Racismo no País está enraizado na educação escolar, afirma especialista
O Brasil tem a maior população negra do mundo fora da África. De acordo com a última Pesquisa Nacional por Amostra de Domicílios (PNAD), realizada em 2019, 46,8% dos brasileiros se declararam pardos e 9,4% se declararam pretos. Para o IBGE, a soma de pardos e pretos constitui a população negra no Brasil, 56,2%.
Apesar de serem a maioria, na Base Nacional Comum Curricular (BNCC) – normativa que serve como referência obrigatória para elaboração dos currículos escolares e propostas pedagógicas para a educação infantil, ensino fundamental e ensino médio no Brasil – a matéria de história apresenta apenas um item referente ao ensino da história afro-brasileira, tanto no ensino fundamental quanto no ensino médio.
No Brasil existiam duas leis que determinavam a obrigatoriedade do ensino da história e cultura afro-brasileira e indígena no ensino fundamental e médio, as leis 10.639/03 e 11.645/08, mas foram “derrubadas” pela reforma do ensino médio, em 2017, que não menciona, em nenhum momento, que esse conteúdo deva ser ensinado, deixando a cargo da BNCC.
O racismo que limita
Segundo o pós-doutorando em Educação da Faculdade de Filosofia, Ciências e Letras de Ribeirão Preto (FFCLRP) da USP, Sérgio Souza, essa defasagem acontece por conta de um processo de dominação estruturado no racismo. Esse processo “define a desigualdade de direitos, a desigualdade de acessos a bens sociais e as desigualdades de renda”.
Ainda de acordo com Souza, a sociedade brasileira, que é autoritária, é estruturada em grande parte pelo racismo. “Não são apenas 358 anos de escravidão, é todo um processo de construção de um imaginário, de todo um universo mental, de toda uma cultura racista.”
O pós-doutorando explica que a cultura racista não acaba com o fim da escravidão em 1888, muito pelo contrário. “Durante a república essa cultura foi reelaborada e reafirmada, utilizando-se de vários dispositivos legais e com a disseminação de valores e representações racistas.”
Preconceito no conteúdo
Souza conta sua própria experiência no processo de aprendizado sobre a história afro-brasileira. “Eu estudei em escolas que sempre colocavam as populações negras como sinônimos de escravos, escravizados, criminosos e criminosas, ou sinônimo de pessoas ridículas, como, por exemplo, a Tia Nastácia, a negra beiçuda que só fala bizarrices, segundo o discurso da Emília, ambas personagens do Sítio do Picapau Amarelo”, conta Souza.
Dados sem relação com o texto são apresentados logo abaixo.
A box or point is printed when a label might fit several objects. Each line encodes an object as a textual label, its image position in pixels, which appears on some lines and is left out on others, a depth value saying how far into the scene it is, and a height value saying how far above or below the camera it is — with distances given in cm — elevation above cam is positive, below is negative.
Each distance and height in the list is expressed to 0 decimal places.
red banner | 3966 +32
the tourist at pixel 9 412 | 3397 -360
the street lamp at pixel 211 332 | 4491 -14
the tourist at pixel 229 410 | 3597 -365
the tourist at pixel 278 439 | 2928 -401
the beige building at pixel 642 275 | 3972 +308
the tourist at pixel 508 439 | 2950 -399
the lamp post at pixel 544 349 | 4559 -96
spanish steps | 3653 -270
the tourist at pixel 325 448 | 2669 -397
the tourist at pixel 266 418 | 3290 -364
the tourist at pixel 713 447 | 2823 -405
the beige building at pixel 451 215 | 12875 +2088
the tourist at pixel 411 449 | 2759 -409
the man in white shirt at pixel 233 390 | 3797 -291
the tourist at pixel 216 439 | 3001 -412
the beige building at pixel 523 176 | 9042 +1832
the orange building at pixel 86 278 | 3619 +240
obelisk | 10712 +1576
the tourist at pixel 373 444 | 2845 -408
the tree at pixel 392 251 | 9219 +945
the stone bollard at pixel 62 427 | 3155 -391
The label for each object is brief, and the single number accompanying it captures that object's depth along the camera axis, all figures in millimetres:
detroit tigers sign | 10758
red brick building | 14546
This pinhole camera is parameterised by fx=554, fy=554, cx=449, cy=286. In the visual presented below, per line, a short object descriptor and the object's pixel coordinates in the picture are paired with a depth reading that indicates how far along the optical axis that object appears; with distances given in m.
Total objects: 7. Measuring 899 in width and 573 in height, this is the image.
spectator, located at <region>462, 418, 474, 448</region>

Para exemplificar sua afirmação, Souza fala sobre a escola onde estudou o ensino fundamental, no interior do Estado de São Paulo. “Uma escola de maioria branca, durante uma aula de português na sétima série, a professora apresentou um texto de dois meninos, um branco, que todos os dias falava do pai, um industrial presente rotineiramente nos jornais e na televisão. Ainda segundo o texto, um menino negro quis mostrar que seu pai também aparecia no jornal. Mas o pai do garoto negro apareceu no jornal porque tinha feito um assalto; nesse momento da leitura do texto eu tive vontade de entrar debaixo da carteira e sumir, era sempre assim.”
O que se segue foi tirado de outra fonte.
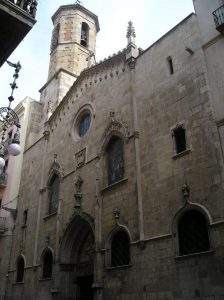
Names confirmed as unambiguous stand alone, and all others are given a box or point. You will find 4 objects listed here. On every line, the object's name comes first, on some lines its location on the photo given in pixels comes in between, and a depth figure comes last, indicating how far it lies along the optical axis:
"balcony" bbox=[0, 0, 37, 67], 6.52
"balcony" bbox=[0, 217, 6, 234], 22.34
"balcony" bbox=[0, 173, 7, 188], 22.45
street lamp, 10.38
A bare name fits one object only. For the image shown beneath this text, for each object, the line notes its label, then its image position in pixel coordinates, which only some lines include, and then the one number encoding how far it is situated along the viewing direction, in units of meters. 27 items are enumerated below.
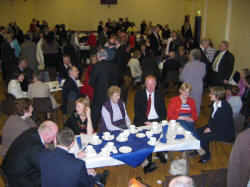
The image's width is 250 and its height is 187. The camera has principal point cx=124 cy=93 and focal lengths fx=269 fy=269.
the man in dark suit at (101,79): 4.71
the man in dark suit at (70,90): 5.03
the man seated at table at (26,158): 2.68
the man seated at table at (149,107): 4.35
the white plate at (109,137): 3.51
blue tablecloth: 3.20
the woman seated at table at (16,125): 3.43
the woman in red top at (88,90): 5.29
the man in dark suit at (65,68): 6.38
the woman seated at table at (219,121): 4.05
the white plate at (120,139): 3.47
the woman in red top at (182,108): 4.36
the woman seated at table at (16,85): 5.15
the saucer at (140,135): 3.58
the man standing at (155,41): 10.25
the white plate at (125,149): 3.23
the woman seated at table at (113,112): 4.02
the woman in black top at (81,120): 3.83
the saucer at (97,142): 3.39
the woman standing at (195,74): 5.24
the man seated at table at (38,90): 5.21
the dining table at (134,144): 3.16
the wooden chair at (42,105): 5.10
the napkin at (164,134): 3.45
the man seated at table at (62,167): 2.44
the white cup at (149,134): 3.55
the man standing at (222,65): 6.10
A professora Andréa Coelho Lastória, da Faculdade de Filosofia, Ciências e Letras de Ribeirão Preto (FFCLRP) da USP e orientadora de Souza, explica que essa é uma temática de extrema importância e não deve ser ensinada somente em história, mas em todos os componentes curriculares. “O ensino da cultura e história afro-brasileira na escola ajuda a reduzir o racismo e a criar uma sociedade mais cidadã”, finaliza.